Отрывок
= = =
Как бюро мы много делаем градостроительных проектов, активно применяя технологию картирования, пытаемся описать местность, реальность в нескольких слоях: физическом и ментальном. Даже один раз пытались сделать социальный слой — в проекте реконструкции Павелецкой площади.

Конечно, если мы говорим о форме, то это просто конечная точка, в которой всё собирается, суммируется. Архитектор отвечает именно за этот конечный продукт, за какой-либо объект. Ты можешь делегировать разработку функциональной программы, но не дизайн. За ним стоит творческий акт, личность человека.

А.Н. — Не только желательно, чтобы архитектор занимался исследовательской деятельностью, а он просто обязан это делать, ведь результат его работы — на века. Тут недопустимы какие-то ошибки. Надо анализировать ситуацию, рассматривать многочисленные аспекты. Чем глубже исследование, тем меньше вероятность ошибок.

Р.А. — Можно вспомнить «Суперкритику» Питера Айзенмана и Рема Колхаса, в которой каждый из них упрекает друг друга. Айзенман говорит, что Колхас игнорирует архитектуру, на что Рем отвечает: «Да журналисту, собственно, не интересна архитектура, а интересно исследование, а вы себя ограничиваете искусством, занимаетесь только чувственной формой». Мне кажется, что Колхас лукавит, Дом музыки в Порту — это филигранная работа скульптора.
= = =
Задания
1 - Приведите часть отрывка об архитектуре между «А.Н. — Не только» и «филигранная работа скульптора.» включительно, заменив «исследование» на «изучение».
2 - Продолжите отрывок об архитектуре и исследовательской работе, начав сразу после его последнего предложения.

Исходные записи
= = =
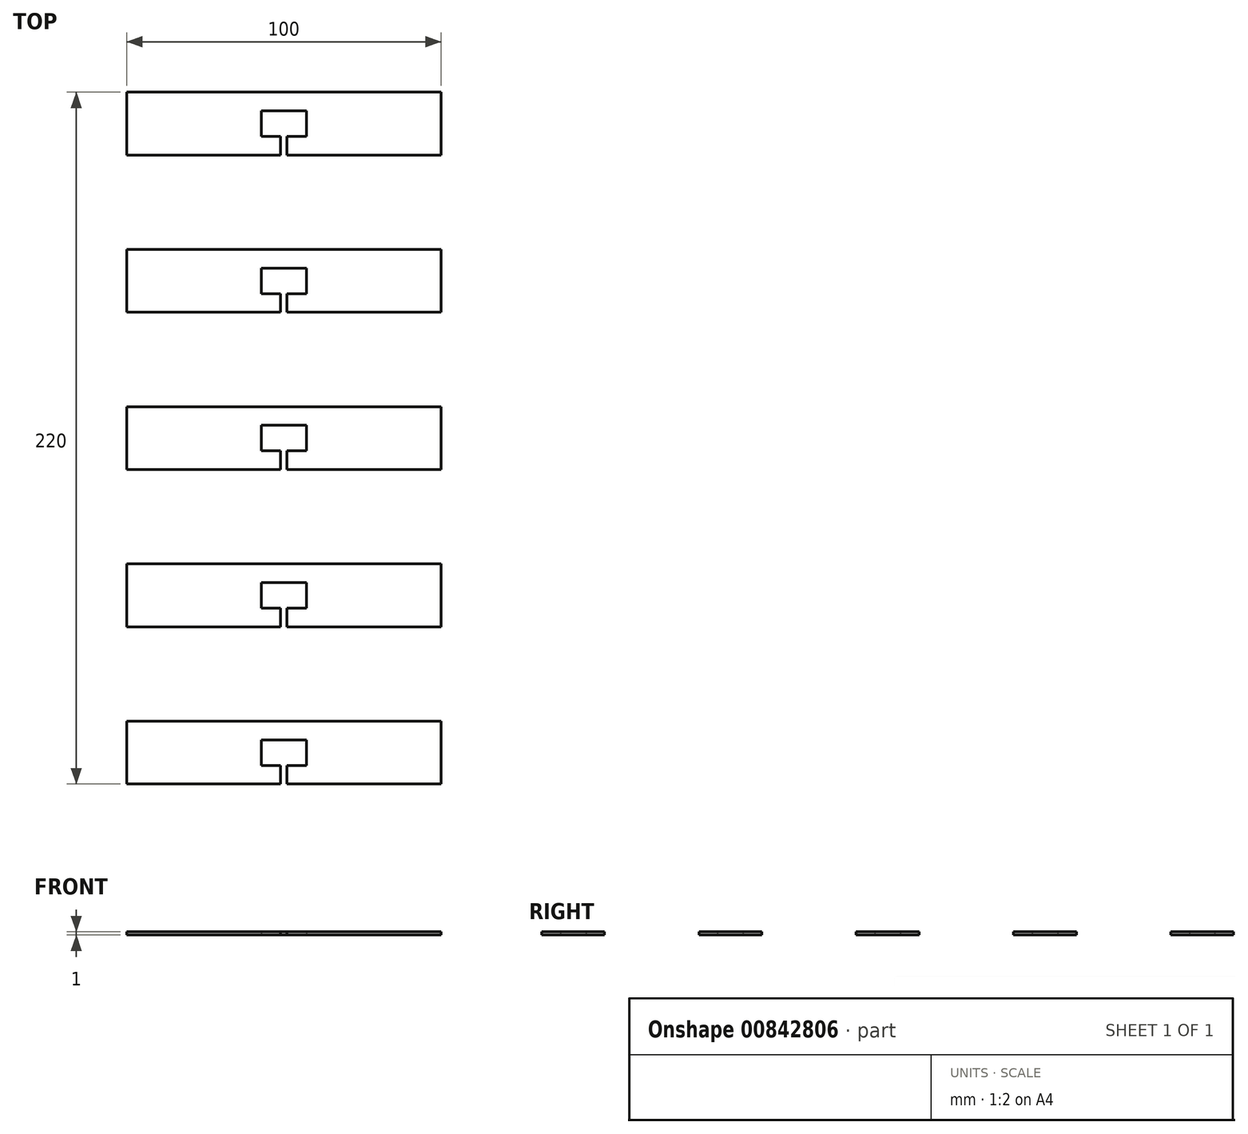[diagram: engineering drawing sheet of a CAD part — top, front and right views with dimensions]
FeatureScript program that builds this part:
annotation { "Feature Type Name" : "Feature", "Feature Type Description" : "" }
export const myFeature = defineFeature(function(context is Context, id is Id, definition is map)
    precondition{}
    {
        {
            var Q0;
            Q0=qCreatedBy(makeId("Top.planeOp"),FACE);
            var sketch = newSketch(context, id + "F0", { "sketchPlane" : qUnion([Q0])});
            skLineSegment(sketch, "E0", {"start": v(0, 10) * mm, "end": v(50, 10) * mm});
            skLineSegment(sketch, "E1", {"start": v(50, 10) * mm, "end": v(50, 0) * mm});
            skLineSegment(sketch, "E2", {"start": v(0, 4.06) * mm, "end": v(7.15, 4.06) * mm});
            skLineSegment(sketch, "E3", {"start": v(7.15, 4.06) * mm, "end": v(7.15, 0) * mm});
            skLineSegment(sketch, "E4.MirrorCS", {"start": v(0, 10) * mm, "end": v(-50, 10) * mm});
            skLineSegment(sketch, "E5.MirrorCS", {"start": v(-50, 10) * mm, "end": v(-50, 0) * mm});
            skLineSegment(sketch, "E6.MirrorCS", {"start": v(0, 4.06) * mm, "end": v(-7.15, 4.06) * mm});
            skLineSegment(sketch, "E7.MirrorCS", {"start": v(-7.15, 4.06) * mm, "end": v(-7.15, 0) * mm});
            skLineSegment(sketch, "E8.MirrorCS", {"start": v(-1, -4.06) * mm, "end": v(-7.15, -4.06) * mm});
            skLineSegment(sketch, "E9.MirrorCS", {"start": v(1, -4.06) * mm, "end": v(7.15, -4.06) * mm});
            skLineSegment(sketch, "E10.MirrorCS", {"start": v(1, -10) * mm, "end": v(50, -10) * mm});
            skLineSegment(sketch, "E11.MirrorCS", {"start": v(-1, -10) * mm, "end": v(-50, -10) * mm});
            skLineSegment(sketch, "E12.MirrorCS", {"start": v(-50, -10) * mm, "end": v(-50, 0) * mm});
            skLineSegment(sketch, "E13.MirrorCS", {"start": v(50, -10) * mm, "end": v(50, 0) * mm});
            skLineSegment(sketch, "E14.MirrorCS", {"start": v(-7.15, -4.06) * mm, "end": v(-7.15, 0) * mm});
            skLineSegment(sketch, "E15.MirrorCS", {"start": v(7.15, -4.06) * mm, "end": v(7.15, 0) * mm});
            skLineSegment(sketch, "E16", {"start": v(-1, -4.06) * mm, "end": v(-1, -10) * mm});
            skLineSegment(sketch, "E17.MirrorCS", {"start": v(1, -4.06) * mm, "end": v(1, -10) * mm});
            skPoint(sketch, "E18.orphan", {"position": v(0, -4.06) * mm});
            skPoint(sketch, "E19.orphan", {"position": v(0, -10) * mm});
            skLineSegment(sketch, "E20.0.1.0", {"start": v(50, 60) * mm, "end": v(50, 50) * mm});
            skLineSegment(sketch, "E20.0.1.1", {"start": v(-50, 60) * mm, "end": v(-50, 50) * mm});
            skLineSegment(sketch, "E20.0.1.2", {"start": v(0, 60) * mm, "end": v(50, 60) * mm});
            skPoint(sketch, "E20.0.1.3", {"position": v(0, 45.94) * mm});
            skLineSegment(sketch, "E20.0.1.4", {"start": v(-50, 40) * mm, "end": v(-50, 50) * mm});
            skLineSegment(sketch, "E20.0.1.5", {"start": v(0, 54.06) * mm, "end": v(-7.15, 54.06) * mm});
            skLineSegment(sketch, "E20.0.1.6", {"start": v(0, 60) * mm, "end": v(-50, 60) * mm});
            skLineSegment(sketch, "E20.0.1.7", {"start": v(0, 54.06) * mm, "end": v(7.15, 54.06) * mm});
            skLineSegment(sketch, "E20.0.1.8", {"start": v(-1, 45.94) * mm, "end": v(-7.15, 45.94) * mm});
            skLineSegment(sketch, "E20.0.1.9", {"start": v(1, 40) * mm, "end": v(50, 40) * mm});
            skLineSegment(sketch, "E20.0.1.10", {"start": v(1, 45.94) * mm, "end": v(7.15, 45.94) * mm});
            skLineSegment(sketch, "E20.0.1.11", {"start": v(-1, 40) * mm, "end": v(-50, 40) * mm});
            skPoint(sketch, "E20.0.1.12", {"position": v(0, 40) * mm});
            skLineSegment(sketch, "E20.0.1.13", {"start": v(50, 40) * mm, "end": v(50, 50) * mm});
            skPoint(sketch, "E20.0.1.14", {"position": v(0, 40) * mm});
            skPoint(sketch, "E20.0.1.15", {"position": v(0, 45.94) * mm});
            skLineSegment(sketch, "E20.0.1.16", {"start": v(-1, 45.94) * mm, "end": v(-1, 40) * mm});
            skLineSegment(sketch, "E20.0.1.17", {"start": v(7.15, 45.94) * mm, "end": v(7.15, 50) * mm});
            skLineSegment(sketch, "E20.0.1.18", {"start": v(-7.15, 54.06) * mm, "end": v(-7.15, 50) * mm});
            skLineSegment(sketch, "E20.0.1.19", {"start": v(1, 45.94) * mm, "end": v(1, 40) * mm});
            skLineSegment(sketch, "E20.0.1.20", {"start": v(7.15, 54.06) * mm, "end": v(7.15, 50) * mm});
            skLineSegment(sketch, "E20.0.1.21", {"start": v(-7.15, 45.94) * mm, "end": v(-7.15, 50) * mm});
            skLineSegment(sketch, "E20.0.2.0", {"start": v(50, 110) * mm, "end": v(50, 100) * mm});
            skLineSegment(sketch, "E20.0.2.1", {"start": v(-50, 110) * mm, "end": v(-50, 100) * mm});
            skLineSegment(sketch, "E20.0.2.2", {"start": v(0, 110) * mm, "end": v(50, 110) * mm});
            skPoint(sketch, "E20.0.2.3", {"position": v(0, 95.94) * mm});
            skLineSegment(sketch, "E20.0.2.4", {"start": v(-50, 90) * mm, "end": v(-50, 100) * mm});
            skLineSegment(sketch, "E20.0.2.5", {"start": v(0, 104.06) * mm, "end": v(-7.15, 104.06) * mm});
            skLineSegment(sketch, "E20.0.2.6", {"start": v(0, 110) * mm, "end": v(-50, 110) * mm});
            skLineSegment(sketch, "E20.0.2.7", {"start": v(0, 104.06) * mm, "end": v(7.15, 104.06) * mm});
            skLineSegment(sketch, "E20.0.2.8", {"start": v(-1, 95.94) * mm, "end": v(-7.15, 95.94) * mm});
            skLineSegment(sketch, "E20.0.2.9", {"start": v(1, 90) * mm, "end": v(50, 90) * mm});
            skLineSegment(sketch, "E20.0.2.10", {"start": v(1, 95.94) * mm, "end": v(7.15, 95.94) * mm});
            skLineSegment(sketch, "E20.0.2.11", {"start": v(-1, 90) * mm, "end": v(-50, 90) * mm});
            skPoint(sketch, "E20.0.2.12", {"position": v(0, 90) * mm});
            skLineSegment(sketch, "E20.0.2.13", {"start": v(50, 90) * mm, "end": v(50, 100) * mm});
            skPoint(sketch, "E20.0.2.14", {"position": v(0, 90) * mm});
            skPoint(sketch, "E20.0.2.15", {"position": v(0, 95.94) * mm});
            skLineSegment(sketch, "E20.0.2.16", {"start": v(-1, 95.94) * mm, "end": v(-1, 90) * mm});
            skLineSegment(sketch, "E20.0.2.17", {"start": v(7.15, 95.94) * mm, "end": v(7.15, 100) * mm});
            skLineSegment(sketch, "E20.0.2.18", {"start": v(-7.15, 104.06) * mm, "end": v(-7.15, 100) * mm});
            skLineSegment(sketch, "E20.0.2.19", {"start": v(1, 95.94) * mm, "end": v(1, 90) * mm});
            skLineSegment(sketch, "E20.0.2.20", {"start": v(7.15, 104.06) * mm, "end": v(7.15, 100) * mm});
            skLineSegment(sketch, "E20.0.2.21", {"start": v(-7.15, 95.94) * mm, "end": v(-7.15, 100) * mm});
            skLineSegment(sketch, "E20.0.3.0", {"start": v(50, 160) * mm, "end": v(50, 150) * mm});
            skLineSegment(sketch, "E20.0.3.1", {"start": v(-50, 160) * mm, "end": v(-50, 150) * mm});
            skLineSegment(sketch, "E20.0.3.2", {"start": v(0, 160) * mm, "end": v(50, 160) * mm});
            skPoint(sketch, "E20.0.3.3", {"position": v(0, 145.94) * mm});
            skLineSegment(sketch, "E20.0.3.4", {"start": v(-50, 140) * mm, "end": v(-50, 150) * mm});
            skLineSegment(sketch, "E20.0.3.5", {"start": v(0, 154.06) * mm, "end": v(-7.15, 154.06) * mm});
            skLineSegment(sketch, "E20.0.3.6", {"start": v(0, 160) * mm, "end": v(-50, 160) * mm});
            skLineSegment(sketch, "E20.0.3.7", {"start": v(0, 154.06) * mm, "end": v(7.15, 154.06) * mm});
            skLineSegment(sketch, "E20.0.3.8", {"start": v(-1, 145.94) * mm, "end": v(-7.15, 145.94) * mm});
            skLineSegment(sketch, "E20.0.3.9", {"start": v(1, 140) * mm, "end": v(50, 140) * mm});
            skLineSegment(sketch, "E20.0.3.10", {"start": v(1, 145.94) * mm, "end": v(7.15, 145.94) * mm});
            skLineSegment(sketch, "E20.0.3.11", {"start": v(-1, 140) * mm, "end": v(-50, 140) * mm});
            skPoint(sketch, "E20.0.3.12", {"position": v(0, 140) * mm});
            skLineSegment(sketch, "E20.0.3.13", {"start": v(50, 140) * mm, "end": v(50, 150) * mm});
            skPoint(sketch, "E20.0.3.14", {"position": v(0, 140) * mm});
            skPoint(sketch, "E20.0.3.15", {"position": v(0, 145.94) * mm});
            skLineSegment(sketch, "E20.0.3.16", {"start": v(-1, 145.94) * mm, "end": v(-1, 140) * mm});
            skLineSegment(sketch, "E20.0.3.17", {"start": v(7.15, 145.94) * mm, "end": v(7.15, 150) * mm});
            skLineSegment(sketch, "E20.0.3.18", {"start": v(-7.15, 154.06) * mm, "end": v(-7.15, 150) * mm});
            skLineSegment(sketch, "E20.0.3.19", {"start": v(1, 145.94) * mm, "end": v(1, 140) * mm});
            skLineSegment(sketch, "E20.0.3.20", {"start": v(7.15, 154.06) * mm, "end": v(7.15, 150) * mm});
            skLineSegment(sketch, "E20.0.3.21", {"start": v(-7.15, 145.94) * mm, "end": v(-7.15, 150) * mm});
            skLineSegment(sketch, "E20.0.4.0", {"start": v(50, 210) * mm, "end": v(50, 200) * mm});
            skLineSegment(sketch, "E20.0.4.1", {"start": v(-50, 210) * mm, "end": v(-50, 200) * mm});
            skLineSegment(sketch, "E20.0.4.2", {"start": v(0, 210) * mm, "end": v(50, 210) * mm});
            skPoint(sketch, "E20.0.4.3", {"position": v(0, 195.94) * mm});
            skLineSegment(sketch, "E20.0.4.4", {"start": v(-50, 190) * mm, "end": v(-50, 200) * mm});
            skLineSegment(sketch, "E20.0.4.5", {"start": v(0, 204.06) * mm, "end": v(-7.15, 204.06) * mm});
            skLineSegment(sketch, "E20.0.4.6", {"start": v(0, 210) * mm, "end": v(-50, 210) * mm});
            skLineSegment(sketch, "E20.0.4.7", {"start": v(0, 204.06) * mm, "end": v(7.15, 204.06) * mm});
            skLineSegment(sketch, "E20.0.4.8", {"start": v(-1, 195.94) * mm, "end": v(-7.15, 195.94) * mm});
            skLineSegment(sketch, "E20.0.4.9", {"start": v(1, 190) * mm, "end": v(50, 190) * mm});
            skLineSegment(sketch, "E20.0.4.10", {"start": v(1, 195.94) * mm, "end": v(7.15, 195.94) * mm});
            skLineSegment(sketch, "E20.0.4.11", {"start": v(-1, 190) * mm, "end": v(-50, 190) * mm});
            skPoint(sketch, "E20.0.4.12", {"position": v(0, 190) * mm});
            skLineSegment(sketch, "E20.0.4.13", {"start": v(50, 190) * mm, "end": v(50, 200) * mm});
            skPoint(sketch, "E20.0.4.14", {"position": v(0, 190) * mm});
            skPoint(sketch, "E20.0.4.15", {"position": v(0, 195.94) * mm});
            skLineSegment(sketch, "E20.0.4.16", {"start": v(-1, 195.94) * mm, "end": v(-1, 190) * mm});
            skLineSegment(sketch, "E20.0.4.17", {"start": v(7.15, 195.94) * mm, "end": v(7.15, 200) * mm});
            skLineSegment(sketch, "E20.0.4.18", {"start": v(-7.15, 204.06) * mm, "end": v(-7.15, 200) * mm});
            skLineSegment(sketch, "E20.0.4.19", {"start": v(1, 195.94) * mm, "end": v(1, 190) * mm});
            skLineSegment(sketch, "E20.0.4.20", {"start": v(7.15, 204.06) * mm, "end": v(7.15, 200) * mm});
            skLineSegment(sketch, "E20.0.4.21", {"start": v(-7.15, 195.94) * mm, "end": v(-7.15, 200) * mm});
            skLineSegment(sketch, "E20.direction1", {"start": v(-50, -10) * mm, "end": v(-25, -10) * mm, "construction": true});
            skLineSegment(sketch, "E20.direction2", {"start": v(-50, -10) * mm, "end": v(-50, 40) * mm, "construction": true});
            skSolve(sketch);
        }
        {
            var Q0;
            Q0 = qSketchRegion(id + "F0", true);
            extrude(context, id + "F1", {"entities" : qUnion([Q0]), "depth" : 1 * mm, "offsetDistance" : 25 * mm});
        }
    });
annotation { "Feature Type Name" : "Feature", "Feature Type Description" : "" }
export const myFeature = defineFeature(function(context is Context, id is Id, definition is map)
    precondition{}
    {
        {
            var Q0;
            Q0=qCreatedBy(makeId("Top.planeOp"),FACE);
            var sketch = newSketch(context, id + "F0", { "sketchPlane" : qUnion([Q0])});
            skLineSegment(sketch, "E0.bottom", {"start": v(-72.48, -16.73) * mm, "end": v(79.92, -16.73) * mm, "construction": true});
            skLineSegment(sketch, "E0.top", {"start": v(-72.48, -42.13) * mm, "end": v(79.92, -42.13) * mm, "construction": true});
            skLineSegment(sketch, "E0.left", {"start": v(-72.48, -16.73) * mm, "end": v(-72.48, -42.13) * mm, "construction": true});
            skLineSegment(sketch, "E0.right", {"start": v(79.92, -16.73) * mm, "end": v(79.92, -42.13) * mm, "construction": true});
            skText(sketch, "E1", { "text": "FAA ESU", "fontName": "OpenSans-Regular.ttf"});
            skLineSegment(sketch, "E2", {"start": v(-41.25, -25.6) * mm, "end": v(-38.75, -24.86) * mm});
            skLineSegment(sketch, "E3", {"start": v(-40.85, -26.64) * mm, "end": v(-38.3, -25.9) * mm});
            skLineSegment(sketch, "E4", {"start": v(-45.3, -26.45) * mm, "end": v(-48.58, -27.8) * mm});
            skLineSegment(sketch, "E5", {"start": v(-45.98, -28.18) * mm, "end": v(-49.4, -29.59) * mm});
            const initialGuessF0  = {"E1": [-0.07248, -0.04213, 1, 0, 0.0254]};
            skSetInitialGuess(sketch, initialGuessF0);
            skSolve(sketch);
        }
        {
            var Q0;
            Q0=qCreatedBy(makeId("Top.planeOp"),FACE);
            var sketch = newSketch(context, id + "F1", { "sketchPlane" : qUnion([Q0])});
            skLineSegment(sketch, "E6.bottom", {"start": v(-95.1, 9.47) * mm, "end": v(108.1, 9.47) * mm});
            skLineSegment(sketch, "E6.top", {"start": v(-95.1, -66.73) * mm, "end": v(108.1, -66.73) * mm});
            skLineSegment(sketch, "E6.left", {"start": v(-95.1, 9.47) * mm, "end": v(-95.1, -66.73) * mm});
            skLineSegment(sketch, "E6.right", {"start": v(108.1, 9.47) * mm, "end": v(108.1, -66.73) * mm});
            skSolve(sketch);
        }
        {
            var Q0;
            Q0 = qSketchRegion(id + "F1", true);
            extrude(context, id + "F2", {"entities" : qUnion([Q0]), "depth" : 1 * mm, "offsetDistance" : 25.4 * mm});
        }
        {
            var Q0;
            Q0 = qSketchRegion(id + "F0", true);
            extrude(context, id + "F3", {"entities" : qUnion([Q0]), "operationType" : NewBodyOperationType.REMOVE, "depth" : 26.16 * mm, "offsetDistance" : 25.4 * mm});
        }
        {
            var Q0;
            Q0=makeQuery(id+"F3.boolean.opBoolean","COPY",FACE,{"derivedFrom":makeQuery(id+"F3.opExtrude","SWEPT_FACE",FACE,{"disambiguationData":[OSD([sQuery(id+"F0.wireOp",EDGE,"E1.sketch_text.stroke-18")])]})});
            var sketch = newSketch(context, id + "F4", { "sketchPlane" : qUnion([Q0])});
            skLineSegment(sketch, "E7.bottom", {"start": v(-8.53, 1) * mm, "end": v(-9.6, 1) * mm});
            skLineSegment(sketch, "E7.top", {"start": v(-8.53, 0) * mm, "end": v(-9.6, 0) * mm});
            skLineSegment(sketch, "E7.left", {"start": v(-8.53, 1) * mm, "end": v(-8.53, 0) * mm});
            skLineSegment(sketch, "E7.right", {"start": v(-9.6, 1) * mm, "end": v(-9.6, 0) * mm});
            skSolve(sketch);
        }
        {
            var Q0;
            Q0=makeQuery(id+"F4.imprint","IMPRINT",FACE,{"disambiguationData":[TD([[makeQuery(id+"F4.imprint","IMPRINT",EDGE,{"derivedFrom":sQuery(id+"F4.wireOp",EDGE,"E7.bottom")}),1.0]])]});
            extrude(context, id + "F5", {"entities" : qUnion([Q0]), "endBound" : BoundingType.SYMMETRIC, "depth" : 20.93 * mm, "offsetDistance" : 25.4 * mm});
        }
        {
            var Q0;
            Q0=makeQuery(id+"F3.boolean.opBoolean","COPY",FACE,{"derivedFrom":makeQuery(id+"F3.opExtrude","SWEPT_FACE",FACE,{"disambiguationData":[OSD([sQuery(id+"F0.wireOp",EDGE,"E1.sketch_text.stroke-31")])]})});
            var sketch = newSketch(context, id + "F6", { "sketchPlane" : qUnion([Q0])});
            skLineSegment(sketch, "E8.bottom", {"start": v(-17.2, 1) * mm, "end": v(-18.48, 1) * mm});
            skLineSegment(sketch, "E8.top", {"start": v(-17.2, 0) * mm, "end": v(-18.48, 0) * mm});
            skLineSegment(sketch, "E8.left", {"start": v(-17.2, 1) * mm, "end": v(-17.2, 0) * mm});
            skLineSegment(sketch, "E8.right", {"start": v(-18.48, 1) * mm, "end": v(-18.48, 0) * mm});
            skSolve(sketch);
        }
        {
            var Q0;
            Q0=makeQuery(id+"F6.imprint","IMPRINT",FACE,{"disambiguationData":[TD([[makeQuery(id+"F6.imprint","IMPRINT",EDGE,{"derivedFrom":sQuery(id+"F6.wireOp",EDGE,"E8.bottom")}),1.0]])]});
            extrude(context, id + "F7", {"entities" : qUnion([Q0]), "endBound" : BoundingType.SYMMETRIC, "depth" : 25.4 * mm, "offsetDistance" : 25.4 * mm});
        }
    });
= = =
Ответы
1 -
А.Н. — Не только желательно, чтобы архитектор занимался исследовательской деятельностью, а он просто обязан это делать, ведь результат его работы — на века. Тут недопустимы какие-то ошибки. Надо анализировать ситуацию, рассматривать многочисленные аспекты. Чем глубже изучение, тем меньше вероятность ошибок.

Р.А. — Можно вспомнить «Суперкритику» Питера Айзенмана и Рема Колхаса, в которой каждый из них упрекает друг друга. Айзенман говорит, что Колхас игнорирует архитектуру, на что Рем отвечает: «Да журналисту, собственно, не интересна архитектура, а интересно изучение, а вы себя ограничиваете искусством, занимаетесь только чувственной формой». Мне кажется, что Колхас лукавит, Дом музыки в Порту — это филигранная работа скульптора.

2 -
Но интересно, что сегодня с человеком, который не имеет архитектурного образования, мне бывает интереснее общаться. Он принимает более интересные решения.

А.О. — Но вы всё-таки ближе к Айзенману в этой дискуссии?

Р.А. — Мы? Я думаю, да. В конечном счёте, архитекторы представляют физическую материю в неких документах — план, разрез, фасад. Так что любой архитектор чуть-чуть Айзенман.

А.О. — Но в чём цель проекта — здание? Или здание — это только средство, повод для исследования или для художественного жеста?

Р.А. — Мне кажется, никто не скажет честно, что является целью. Стыдно сказать, что цель — это форма, лучше это замаскировать. Сказать, что форма возникает как отражение функции. Но в том же Доме музыки он делает форму, а в неё интегрирует функцию. Возникли парадоксальные пространства, в которых первична художественная ценность. Ты говоришь о том, что думают другие, а что у тебя внутри — никогда не скажешь.

А.Н. — Он просто старается быть оригинальным, поэтому придумывает всякие схемы.

А.О. — Вы не очень-то стесняетесь, кажется, выглядеть художниками. Показываете меньше функциональных схем и диаграмм, а больше — тонких рисунков, макетов, похожих на абстрактную скульптуру.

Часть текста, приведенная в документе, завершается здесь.